Zadanie pisemne:
Należy wyodrębnić z poniższych danych wszystkie wiersze zawierające ciąg „center”. Wielkość liter ma znaczenie.

Dostarczone dane:
* * * * *
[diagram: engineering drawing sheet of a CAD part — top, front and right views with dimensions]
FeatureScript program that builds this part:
* * * * *
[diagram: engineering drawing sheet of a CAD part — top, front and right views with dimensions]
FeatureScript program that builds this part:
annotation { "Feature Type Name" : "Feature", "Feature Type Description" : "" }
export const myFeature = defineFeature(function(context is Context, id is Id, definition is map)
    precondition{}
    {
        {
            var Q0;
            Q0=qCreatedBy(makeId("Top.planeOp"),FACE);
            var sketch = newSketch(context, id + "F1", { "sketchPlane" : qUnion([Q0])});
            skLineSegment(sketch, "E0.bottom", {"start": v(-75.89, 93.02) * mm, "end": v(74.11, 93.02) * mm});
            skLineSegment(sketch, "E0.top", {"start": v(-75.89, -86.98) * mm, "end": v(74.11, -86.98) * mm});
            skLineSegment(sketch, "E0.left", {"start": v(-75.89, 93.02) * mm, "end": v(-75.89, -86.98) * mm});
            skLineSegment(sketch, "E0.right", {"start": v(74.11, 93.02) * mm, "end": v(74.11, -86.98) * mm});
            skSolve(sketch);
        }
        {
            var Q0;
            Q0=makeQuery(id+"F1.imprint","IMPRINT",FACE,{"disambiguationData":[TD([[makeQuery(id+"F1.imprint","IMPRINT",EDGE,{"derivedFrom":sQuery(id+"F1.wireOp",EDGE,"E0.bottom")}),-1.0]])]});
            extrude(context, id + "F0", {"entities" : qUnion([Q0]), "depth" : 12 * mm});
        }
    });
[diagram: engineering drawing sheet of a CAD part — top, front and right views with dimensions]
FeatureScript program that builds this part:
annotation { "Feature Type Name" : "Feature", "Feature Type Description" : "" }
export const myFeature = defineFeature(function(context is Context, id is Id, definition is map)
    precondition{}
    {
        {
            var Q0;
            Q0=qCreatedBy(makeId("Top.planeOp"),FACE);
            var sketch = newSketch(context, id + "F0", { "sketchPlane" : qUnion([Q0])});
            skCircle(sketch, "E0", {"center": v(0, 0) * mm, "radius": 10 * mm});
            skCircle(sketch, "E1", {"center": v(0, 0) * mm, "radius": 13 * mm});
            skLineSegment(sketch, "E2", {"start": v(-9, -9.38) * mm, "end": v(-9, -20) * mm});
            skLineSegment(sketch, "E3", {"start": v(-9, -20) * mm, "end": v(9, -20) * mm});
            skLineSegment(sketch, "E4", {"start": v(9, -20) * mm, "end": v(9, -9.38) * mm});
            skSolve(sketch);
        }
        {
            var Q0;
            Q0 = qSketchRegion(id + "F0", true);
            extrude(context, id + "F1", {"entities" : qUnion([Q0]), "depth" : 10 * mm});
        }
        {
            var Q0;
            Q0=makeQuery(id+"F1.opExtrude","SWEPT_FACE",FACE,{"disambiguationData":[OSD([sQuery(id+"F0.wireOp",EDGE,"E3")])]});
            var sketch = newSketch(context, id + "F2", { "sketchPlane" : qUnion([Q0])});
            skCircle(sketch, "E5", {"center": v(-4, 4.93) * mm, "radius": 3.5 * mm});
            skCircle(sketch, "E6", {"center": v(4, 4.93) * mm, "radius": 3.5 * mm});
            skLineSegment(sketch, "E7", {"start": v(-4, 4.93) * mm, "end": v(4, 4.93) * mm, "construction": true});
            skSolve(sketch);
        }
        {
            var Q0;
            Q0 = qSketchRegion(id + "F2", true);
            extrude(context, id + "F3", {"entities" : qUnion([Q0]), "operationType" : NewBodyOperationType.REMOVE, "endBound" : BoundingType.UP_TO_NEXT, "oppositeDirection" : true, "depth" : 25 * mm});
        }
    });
* * * * *
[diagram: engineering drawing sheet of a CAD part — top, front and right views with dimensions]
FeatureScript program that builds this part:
* * * * *
Wynik zadania:
            skCircle(sketch, "E0", {"center": v(0, 0) * mm, "radius": 10 * mm});
            skCircle(sketch, "E1", {"center": v(0, 0) * mm, "radius": 13 * mm});
            skCircle(sketch, "E5", {"center": v(-4, 4.93) * mm, "radius": 3.5 * mm});
            skCircle(sketch, "E6", {"center": v(4, 4.93) * mm, "radius": 3.5 * mm});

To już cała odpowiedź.